Naquele tempo saltava-nos aos olhos o requinte do estilo daquela igreja. Construção estilosa, algo entre o barroco e o arcaico, a obra é do séc. XVIII e guarda verdadeiros tesouros históricos. Entre eles uma cripta subterrânea, onde eram sepultados membros notáveis da ordem. Lamentavelmente, entre outras desgraças, no meio do século passado o espaço foi invadido por ladrões, que saquearam os túmulos. Deixaram as ossadas em tal anarquia, de sorte que aquelas que não foram reclamadas por descendentes e herdeiros, foram amontoadas pela zeladoria em uma urna comum, ao centro da cripta.
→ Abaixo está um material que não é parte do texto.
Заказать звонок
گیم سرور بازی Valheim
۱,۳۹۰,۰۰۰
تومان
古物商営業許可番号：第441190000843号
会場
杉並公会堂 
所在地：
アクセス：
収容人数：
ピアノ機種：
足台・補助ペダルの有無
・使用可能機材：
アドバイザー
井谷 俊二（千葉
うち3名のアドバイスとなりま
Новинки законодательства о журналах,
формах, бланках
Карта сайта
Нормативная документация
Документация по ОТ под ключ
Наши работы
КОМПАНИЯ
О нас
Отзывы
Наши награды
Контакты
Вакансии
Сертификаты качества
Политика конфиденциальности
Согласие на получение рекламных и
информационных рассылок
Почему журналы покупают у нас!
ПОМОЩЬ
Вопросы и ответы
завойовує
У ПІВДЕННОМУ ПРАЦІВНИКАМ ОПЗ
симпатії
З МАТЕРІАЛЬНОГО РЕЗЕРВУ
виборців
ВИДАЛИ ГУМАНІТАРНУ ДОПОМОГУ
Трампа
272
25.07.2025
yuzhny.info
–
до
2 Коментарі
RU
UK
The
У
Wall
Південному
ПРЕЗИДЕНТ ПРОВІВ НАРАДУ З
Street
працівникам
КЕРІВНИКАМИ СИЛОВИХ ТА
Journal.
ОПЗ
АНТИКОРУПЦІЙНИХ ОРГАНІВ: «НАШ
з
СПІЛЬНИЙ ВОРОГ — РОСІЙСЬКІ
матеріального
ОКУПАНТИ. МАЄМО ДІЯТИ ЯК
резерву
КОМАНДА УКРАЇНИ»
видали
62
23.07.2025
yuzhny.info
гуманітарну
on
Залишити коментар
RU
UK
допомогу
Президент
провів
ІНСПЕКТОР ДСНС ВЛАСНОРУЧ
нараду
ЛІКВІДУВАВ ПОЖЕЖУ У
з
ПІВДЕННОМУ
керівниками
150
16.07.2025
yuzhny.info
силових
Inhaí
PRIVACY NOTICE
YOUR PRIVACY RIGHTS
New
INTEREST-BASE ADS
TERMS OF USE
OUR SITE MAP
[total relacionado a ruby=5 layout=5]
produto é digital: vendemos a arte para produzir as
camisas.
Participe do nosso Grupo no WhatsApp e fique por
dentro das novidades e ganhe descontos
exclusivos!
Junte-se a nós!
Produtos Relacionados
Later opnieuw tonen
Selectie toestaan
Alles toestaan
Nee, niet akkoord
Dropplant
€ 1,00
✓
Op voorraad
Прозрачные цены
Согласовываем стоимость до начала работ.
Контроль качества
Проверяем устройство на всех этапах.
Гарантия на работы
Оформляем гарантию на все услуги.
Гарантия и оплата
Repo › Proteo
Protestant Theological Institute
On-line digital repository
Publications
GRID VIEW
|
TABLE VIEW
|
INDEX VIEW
História violada, espalhada e, pior: abandonada por alguns que não foram lá dar conta dos próprios ascendentes.
De volta ao templo, um enorme afresco se insinuava no teto côncavo, preciosidade esta que foi revelada durante uma das restaurações. E pensar que aquelas estátuas, a linguagem subliminar dos contornos, o próprio piso e, por fim, o afresco no teto haviam sido para gerações uma fonte de mensagens, quase como o que é hoje o cinema. Nesse tipo de arte, nada era fruto do acaso, mas tinha objetivo de transmitir mensagens, com formas e cores meticulosamente pensadas.
Pobre povo que não preserva sua história. Sem passado, vive sem identidade e sem identidade tem futuro incerto.
A Igreja da Ordem Terceira de Nossa Senhora do Carmo foi tombada pelo IPHAN, em 04/12/92.